> _QUOTED PASSAGE_:
= = =

It is the Word that is the Ground of love.
Master of ties.
                        Pulse of eternal syllables that moves
between the stars
                        viscous, shining web.
Gobs of spit
                        from His mouth
                                                shimmering
seed of His cock
                        netting void
                                          defining
Space.
            Vibrating song, the chant
out of his throat:
                            Mantra that draws forth
star-stuff
               Milk that spurts
from her black breast at His cry.

Manchild who strides
                                    thru darkness (180).

This is an unreal world, lost but for an expression of spiritual/sexual nature made manifest in expansive being. Not the limits of family, work, economy and country, but of body as home to an ancient act of pleasure and reenactment of celestial order. Language and love, semen and milk—fluids of creation— bring life out of darkness.

            Where Pound focused on values of Apollonian, medieval culture, Di Prima investigates the messy transmission of contradictory spiritual energies across geographies. Olson's archaic interface and Pound's ethical evaluation meet in the measure—the menses—for di Prima. Not to reduce or simplify her position by comparison, but to suggest a continuation by parallel attentions. She complicates the 20th century epic by intensifying the measure, investigating its diverse spaces and interwoven realms. She looks at that which is "sloughed off." After all, our experience is not the isolated, departmentalized disciplines of the academy, but the integrated and total confrontation between self and other, flesh and element, mind and spirit.

            the path     she sd         is the body
            of the god
                             / dess (237).

            While Blake expressed spiritual knowledge through exquisite reductions and contradictions, Williams claimed it was plain, present in public language. "Every man a seed syllable," di Prima writes, "every woman its unfoldment" (246). The forthrightness of both men are echoed in her lines. It's through that most basic matter, the body, that di Prima begins her wolf's tale. The body and its expressions shape the world, just as the world, in turn, molds each being. "Virtue, ignorance, action, wisdom—these drugs delude" (294). The echo of Blake, again, is apparent in contradictory intent.

= = =

> _EXTRACTED RECORDS_:
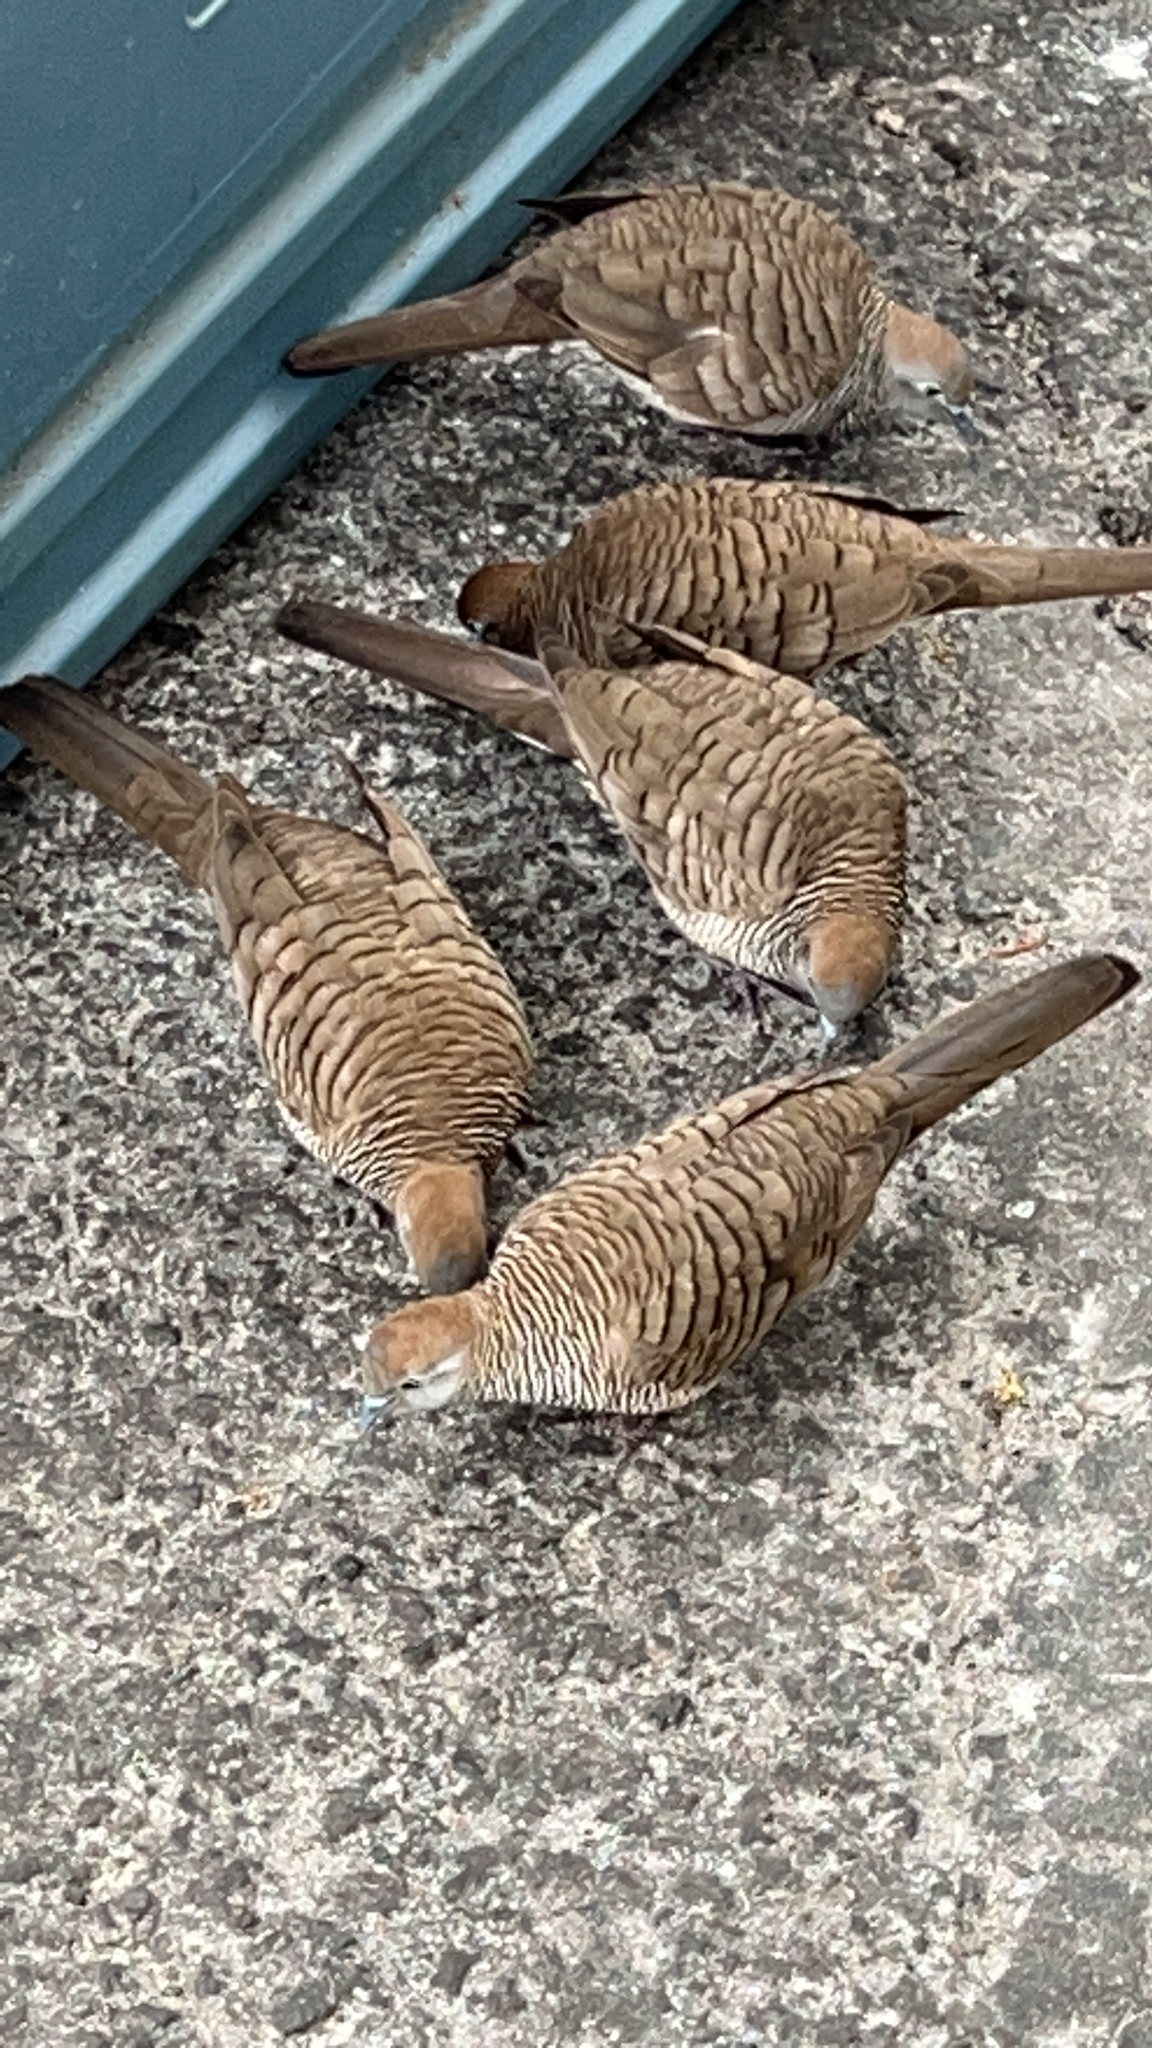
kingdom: Animalia
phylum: Chordata
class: Aves
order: Columbiformes
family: Columbidae
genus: Geopelia
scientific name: Geopelia striata
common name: Zebra dove
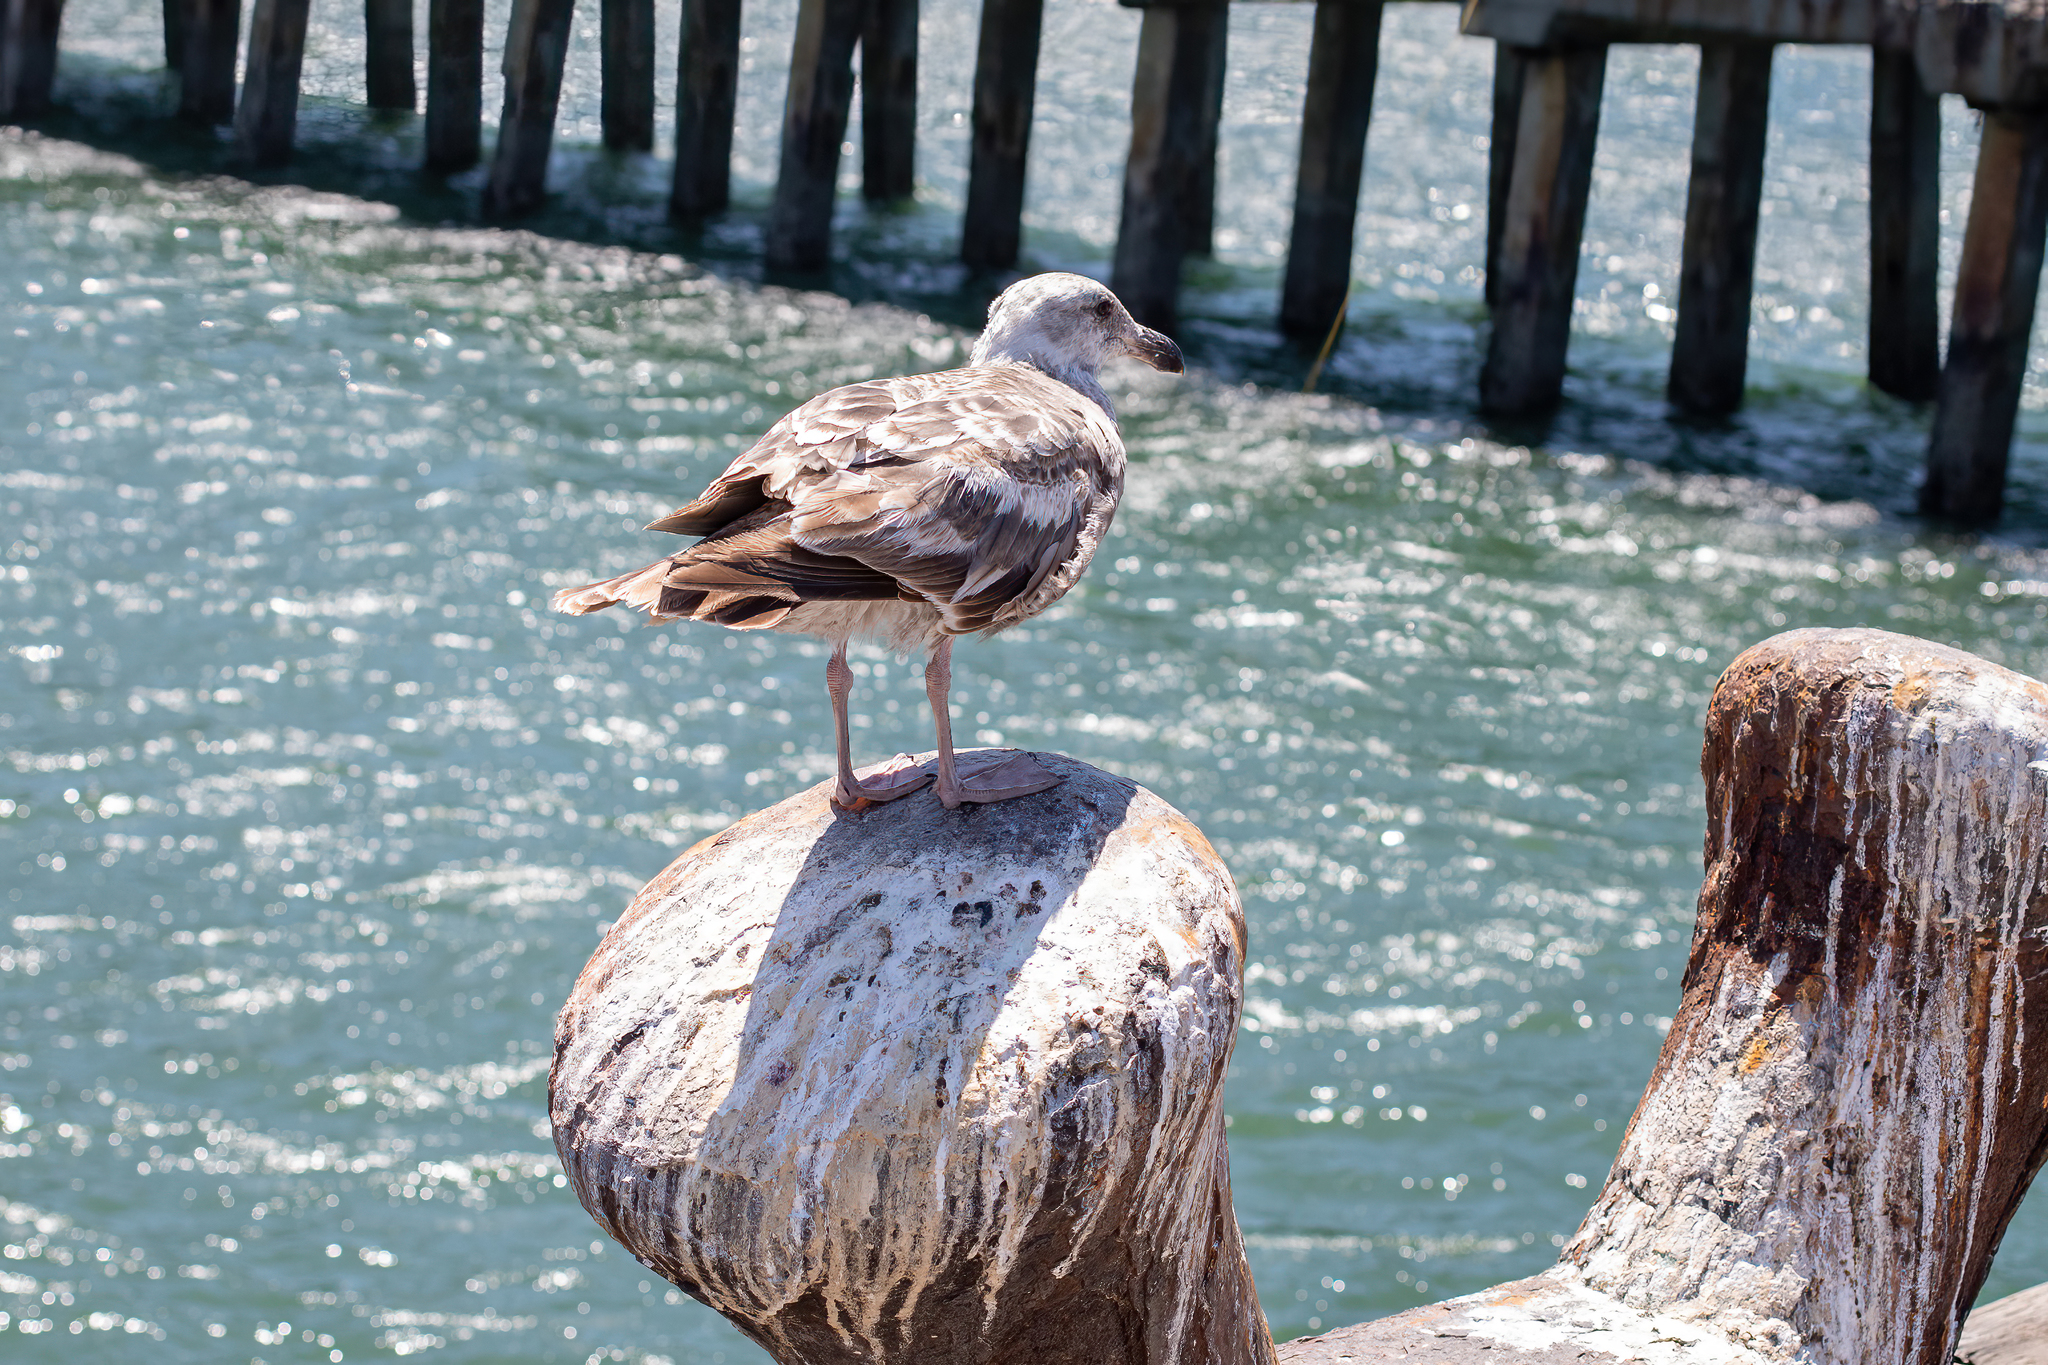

= = =

In the essay on di Prima, what did Williams claim about spiritual knowledge?

> _PROBLEM SOLUTION_: He claimed it was plain, present in public language.